Adorava ser cantora. E só agora há muito pouco tempo assumi essa parte de mim por inteiro, foi como um renascimento … desde que me conheço que aquilo que mais gosto de fazer na vida é cantar … e se tivesse essa oportunidade gostava de partilhar a minha voz com o Mundo.



Fizeste anos há pouco tempo. És Peixes, o signo da intuição e da sensibilidade. Este ano celebraste o teu dia de aniversário de uma forma muito especial, com a partilha de um sonho realizado. Fala-me um pouco mais dessa tua outra paixão. 

Sim, foi mesmo a realização de um sonho de infância, gravar um videoclip musical e partilhá-lo com a minha família alargada de alunos. Lembro-me que em pequenina passava horas a ouvir música e a ver videoclips, a cantar e a dançar no apartamento mínimo dos meus pais na Lapa, mas que tinha uma sala grande e esse era o meu “palco”! Cantar era algo mais forte, até nas aulas eu estava sempre a cantarolar, ao ponto de um dia, embora sendo o que se considera uma boa aluna, ter ido para a rua numa aula de Economia porque não conseguia parar de cantar. Esse era o meu estado natural.

Com a adolescência, creio que a minha mente me convenceu de que não cantava assim tão bem e deixei progressivamente de cantar. Só retomei mais tarde na Índia. E no meu primeiro dia de aulas de canto com a minha primeira professora, quando comecei a Cantar de novo, não consigo expressar em palavras o que senti, só sei que a emoção tomou conta de mim e chorei um Oceano por voltar a entrar em contacto com a minha essência mais pura, mais minha, das saudades que eu tinha de cantar.

INFORMAÇÃO FORNECIDA:
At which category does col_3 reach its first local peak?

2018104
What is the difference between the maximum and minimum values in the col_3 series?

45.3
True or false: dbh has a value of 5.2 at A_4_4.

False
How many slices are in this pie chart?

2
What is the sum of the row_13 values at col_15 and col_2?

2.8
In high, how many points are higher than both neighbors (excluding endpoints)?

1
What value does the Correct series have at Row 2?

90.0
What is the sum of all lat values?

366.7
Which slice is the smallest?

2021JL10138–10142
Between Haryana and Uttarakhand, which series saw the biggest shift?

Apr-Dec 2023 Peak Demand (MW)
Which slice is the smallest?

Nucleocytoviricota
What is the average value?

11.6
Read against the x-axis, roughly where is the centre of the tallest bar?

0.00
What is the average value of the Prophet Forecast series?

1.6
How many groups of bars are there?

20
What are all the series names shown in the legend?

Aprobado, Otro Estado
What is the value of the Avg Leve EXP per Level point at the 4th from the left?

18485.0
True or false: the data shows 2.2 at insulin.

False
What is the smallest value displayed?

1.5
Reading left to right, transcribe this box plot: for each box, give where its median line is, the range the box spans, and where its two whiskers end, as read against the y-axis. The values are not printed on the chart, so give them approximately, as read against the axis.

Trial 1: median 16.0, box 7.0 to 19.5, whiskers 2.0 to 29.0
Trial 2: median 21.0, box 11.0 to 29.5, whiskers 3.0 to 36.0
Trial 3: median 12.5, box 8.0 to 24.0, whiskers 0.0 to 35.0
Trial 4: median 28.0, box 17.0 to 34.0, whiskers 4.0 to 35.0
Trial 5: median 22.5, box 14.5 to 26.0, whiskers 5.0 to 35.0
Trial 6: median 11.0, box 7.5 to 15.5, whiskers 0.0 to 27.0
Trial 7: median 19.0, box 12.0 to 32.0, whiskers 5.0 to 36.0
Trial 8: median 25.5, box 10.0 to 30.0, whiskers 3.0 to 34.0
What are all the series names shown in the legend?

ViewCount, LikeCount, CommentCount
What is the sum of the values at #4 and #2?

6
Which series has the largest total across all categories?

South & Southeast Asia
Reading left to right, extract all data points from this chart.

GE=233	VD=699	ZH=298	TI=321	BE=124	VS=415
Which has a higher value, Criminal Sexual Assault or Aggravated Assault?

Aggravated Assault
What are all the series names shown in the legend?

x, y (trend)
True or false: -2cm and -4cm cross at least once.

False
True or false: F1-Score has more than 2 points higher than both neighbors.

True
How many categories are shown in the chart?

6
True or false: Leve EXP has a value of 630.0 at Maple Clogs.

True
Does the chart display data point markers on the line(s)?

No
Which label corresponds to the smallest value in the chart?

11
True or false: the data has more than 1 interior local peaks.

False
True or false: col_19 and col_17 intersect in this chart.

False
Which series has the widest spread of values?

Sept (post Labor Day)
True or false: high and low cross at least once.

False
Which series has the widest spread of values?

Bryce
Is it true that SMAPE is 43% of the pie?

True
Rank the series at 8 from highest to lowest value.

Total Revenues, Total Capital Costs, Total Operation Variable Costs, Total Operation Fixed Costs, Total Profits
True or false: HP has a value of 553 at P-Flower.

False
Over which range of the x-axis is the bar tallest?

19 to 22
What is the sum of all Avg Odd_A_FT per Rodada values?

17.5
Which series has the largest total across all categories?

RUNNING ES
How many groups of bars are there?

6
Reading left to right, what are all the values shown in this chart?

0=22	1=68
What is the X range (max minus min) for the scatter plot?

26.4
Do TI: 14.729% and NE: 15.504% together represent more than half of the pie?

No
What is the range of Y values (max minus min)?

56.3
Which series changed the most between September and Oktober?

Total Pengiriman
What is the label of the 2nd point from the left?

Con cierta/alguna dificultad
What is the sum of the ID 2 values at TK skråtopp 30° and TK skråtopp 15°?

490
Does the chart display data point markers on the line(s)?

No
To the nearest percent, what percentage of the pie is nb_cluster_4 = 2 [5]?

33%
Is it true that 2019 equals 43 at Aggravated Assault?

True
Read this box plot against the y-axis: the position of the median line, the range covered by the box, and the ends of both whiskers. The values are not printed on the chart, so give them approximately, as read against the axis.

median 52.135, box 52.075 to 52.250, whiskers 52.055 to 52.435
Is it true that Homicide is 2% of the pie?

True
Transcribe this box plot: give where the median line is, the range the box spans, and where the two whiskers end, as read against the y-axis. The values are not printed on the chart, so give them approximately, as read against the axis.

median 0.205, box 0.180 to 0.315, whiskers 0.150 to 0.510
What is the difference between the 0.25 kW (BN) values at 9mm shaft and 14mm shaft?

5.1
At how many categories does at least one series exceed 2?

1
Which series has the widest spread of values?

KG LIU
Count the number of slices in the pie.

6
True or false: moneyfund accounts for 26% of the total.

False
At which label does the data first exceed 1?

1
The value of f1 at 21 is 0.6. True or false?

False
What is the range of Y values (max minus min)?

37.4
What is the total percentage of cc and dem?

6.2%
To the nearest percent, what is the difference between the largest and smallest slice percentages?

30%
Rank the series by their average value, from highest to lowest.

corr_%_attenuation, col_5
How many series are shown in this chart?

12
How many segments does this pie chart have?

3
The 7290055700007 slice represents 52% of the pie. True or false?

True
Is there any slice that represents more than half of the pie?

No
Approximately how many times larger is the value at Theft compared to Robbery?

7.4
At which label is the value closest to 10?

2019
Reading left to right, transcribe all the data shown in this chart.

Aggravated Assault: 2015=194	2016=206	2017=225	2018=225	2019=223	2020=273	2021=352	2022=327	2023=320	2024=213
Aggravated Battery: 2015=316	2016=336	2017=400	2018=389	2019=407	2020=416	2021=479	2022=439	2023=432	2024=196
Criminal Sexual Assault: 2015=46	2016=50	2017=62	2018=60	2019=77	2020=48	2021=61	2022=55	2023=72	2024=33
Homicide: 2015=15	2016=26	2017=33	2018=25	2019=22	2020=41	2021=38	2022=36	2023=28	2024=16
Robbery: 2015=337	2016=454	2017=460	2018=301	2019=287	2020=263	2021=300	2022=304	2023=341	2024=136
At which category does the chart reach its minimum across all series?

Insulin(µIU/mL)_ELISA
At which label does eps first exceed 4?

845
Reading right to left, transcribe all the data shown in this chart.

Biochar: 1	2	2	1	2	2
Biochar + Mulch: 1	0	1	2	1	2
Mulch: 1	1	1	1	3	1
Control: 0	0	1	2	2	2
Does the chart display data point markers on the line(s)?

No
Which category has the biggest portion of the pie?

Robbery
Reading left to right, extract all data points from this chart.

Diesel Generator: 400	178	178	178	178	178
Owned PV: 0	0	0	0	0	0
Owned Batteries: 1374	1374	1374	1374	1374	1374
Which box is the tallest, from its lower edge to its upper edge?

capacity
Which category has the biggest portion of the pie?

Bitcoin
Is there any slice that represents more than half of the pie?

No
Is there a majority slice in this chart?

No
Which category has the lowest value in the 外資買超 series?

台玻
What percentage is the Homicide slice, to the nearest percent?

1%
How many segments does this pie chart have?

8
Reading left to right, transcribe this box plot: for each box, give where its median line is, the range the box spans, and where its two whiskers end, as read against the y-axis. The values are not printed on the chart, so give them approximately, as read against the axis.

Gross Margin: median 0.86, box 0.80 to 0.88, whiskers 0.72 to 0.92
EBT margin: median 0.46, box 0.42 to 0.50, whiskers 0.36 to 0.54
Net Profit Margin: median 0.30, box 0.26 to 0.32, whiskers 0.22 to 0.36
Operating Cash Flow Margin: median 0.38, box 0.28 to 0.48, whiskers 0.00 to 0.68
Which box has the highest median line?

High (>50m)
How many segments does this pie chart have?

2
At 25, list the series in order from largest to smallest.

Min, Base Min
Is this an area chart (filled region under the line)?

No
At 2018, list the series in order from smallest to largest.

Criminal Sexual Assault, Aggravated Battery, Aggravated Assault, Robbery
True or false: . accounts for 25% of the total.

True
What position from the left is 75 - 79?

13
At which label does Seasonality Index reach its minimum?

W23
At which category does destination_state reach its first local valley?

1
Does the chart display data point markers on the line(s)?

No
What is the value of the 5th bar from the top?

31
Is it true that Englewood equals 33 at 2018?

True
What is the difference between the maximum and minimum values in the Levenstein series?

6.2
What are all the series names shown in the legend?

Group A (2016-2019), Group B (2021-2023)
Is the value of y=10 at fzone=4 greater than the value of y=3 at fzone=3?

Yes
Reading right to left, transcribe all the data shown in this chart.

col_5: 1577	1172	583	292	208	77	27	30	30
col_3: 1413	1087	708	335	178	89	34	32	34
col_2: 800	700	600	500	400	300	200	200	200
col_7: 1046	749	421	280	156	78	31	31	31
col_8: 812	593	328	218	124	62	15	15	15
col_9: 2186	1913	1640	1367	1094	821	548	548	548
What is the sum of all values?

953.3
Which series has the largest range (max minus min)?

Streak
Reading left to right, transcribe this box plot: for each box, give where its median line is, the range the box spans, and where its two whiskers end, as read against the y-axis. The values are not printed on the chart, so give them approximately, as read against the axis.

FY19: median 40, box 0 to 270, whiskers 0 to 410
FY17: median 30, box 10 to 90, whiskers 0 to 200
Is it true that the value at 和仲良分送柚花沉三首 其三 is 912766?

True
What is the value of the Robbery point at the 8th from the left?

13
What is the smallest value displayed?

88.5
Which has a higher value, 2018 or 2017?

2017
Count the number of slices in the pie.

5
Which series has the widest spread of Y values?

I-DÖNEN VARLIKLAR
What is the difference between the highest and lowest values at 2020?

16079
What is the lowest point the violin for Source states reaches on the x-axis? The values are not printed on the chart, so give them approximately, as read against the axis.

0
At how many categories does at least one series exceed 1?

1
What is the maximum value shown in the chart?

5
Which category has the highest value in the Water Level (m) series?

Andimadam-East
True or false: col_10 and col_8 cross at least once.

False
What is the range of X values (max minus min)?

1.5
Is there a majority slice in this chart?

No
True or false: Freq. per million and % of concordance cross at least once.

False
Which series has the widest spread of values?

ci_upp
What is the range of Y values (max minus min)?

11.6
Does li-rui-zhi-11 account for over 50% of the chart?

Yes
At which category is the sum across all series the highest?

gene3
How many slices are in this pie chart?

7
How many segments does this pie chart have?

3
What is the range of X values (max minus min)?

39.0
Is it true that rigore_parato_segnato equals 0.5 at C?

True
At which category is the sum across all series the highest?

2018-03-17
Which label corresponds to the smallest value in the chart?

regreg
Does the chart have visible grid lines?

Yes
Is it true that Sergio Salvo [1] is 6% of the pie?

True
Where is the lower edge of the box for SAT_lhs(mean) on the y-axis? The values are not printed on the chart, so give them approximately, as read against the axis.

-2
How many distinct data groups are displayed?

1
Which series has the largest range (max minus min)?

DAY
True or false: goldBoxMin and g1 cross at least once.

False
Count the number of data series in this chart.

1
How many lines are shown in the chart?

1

DETALHES DO EXERCÍCIO:
Cite sem alterações o trecho da entrevista que começa nas palavras "Com a adolescência, creio" e termina em "tinha de cantar.".

RESULTADO DO EXERCÍCIO:
Com a adolescência, creio que a minha mente me convenceu de que não cantava assim tão bem e deixei progressivamente de cantar. Só retomei mais tarde na Índia. E no meu primeiro dia de aulas de canto com a minha primeira professora, quando comecei a Cantar de novo, não consigo expressar em palavras o que senti, só sei que a emoção tomou conta de mim e chorei um Oceano por voltar a entrar em contacto com a minha essência mais pura, mais minha, das saudades que eu tinha de cantar.